Change your sample size from 50 to 150, then compute the sampling distribution using the same method as above, and store these means in a new vector called sample_means150. Describe the shape of this sampling distribution, and compare it to the sampling distribution for a sample size of 50. Based on this sampling distribution, what would you guess to be the mean sale price of homes in Ames?
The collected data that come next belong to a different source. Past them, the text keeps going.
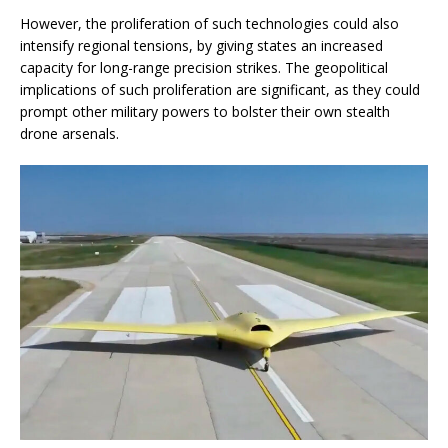
However, the proliferation of such technologies could also
intensify regional tensions, by giving states an increased
capacity for long-range precision strikes. The geopolitical
implications of such proliferation are significant, as they could
prompt other military powers to bolster their own stealth
drone arsenals.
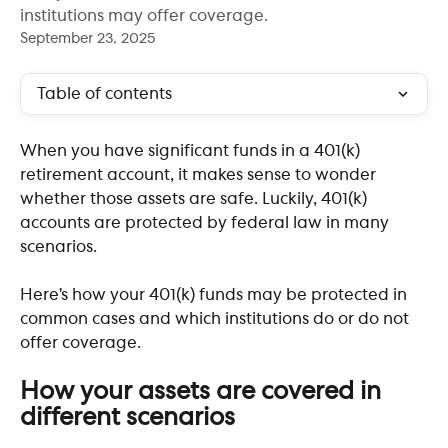
institutions may offer coverage.
September 23, 2025
Table of contents
When you have significant funds in a 401(k) 
retirement account, it makes sense to wonder 
whether those assets are safe. Luckily, 401(k) 
accounts are protected by federal law in many 
scenarios. 
Here’s how your 401(k) funds may be protected in 
common cases and which institutions do or do not 
offer coverage.
​  
How your assets are covered in 
different scenarios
sample_means150 <- rep(NA, 5000)
for(i in 1:5000){
samp <- sample(price, 150)
sample_means150[i] <- mean(samp)
}
summary(sample_means150)
## Min. 1st Qu. Median Mean 3rd Qu. Max.
## 159568 176396 180698 180782 185077 205388
The better point estimate is the mean here.
par(mfrow = c(2, 1))
hist(sample_means50, breaks = 25, xlim = c(140000, 230000))
hist(sample_means150, breaks = 25, xlim = c(140000, 230000))
This shows the tighter fit of the distribution about the mean.
qqnorm(sample_means150)
qqline(sample_means150)
The Q-Q plot shows the same upward-turned ends, but no more apparent than with the smaple size of 50.
Of the sampling distributions from 2 and 3, which has a smaller spread? If we’re concerned with making estimates that are more often close to the true value, would we prefer a distribution with a large or small spread?
sd(sample_means50)
## [1] 11182.19
sd(sample_means150)
## [1] 6360.148
The SD is much lower for the sample distribution based on 150 observations. The small spread pinpoints the mean better.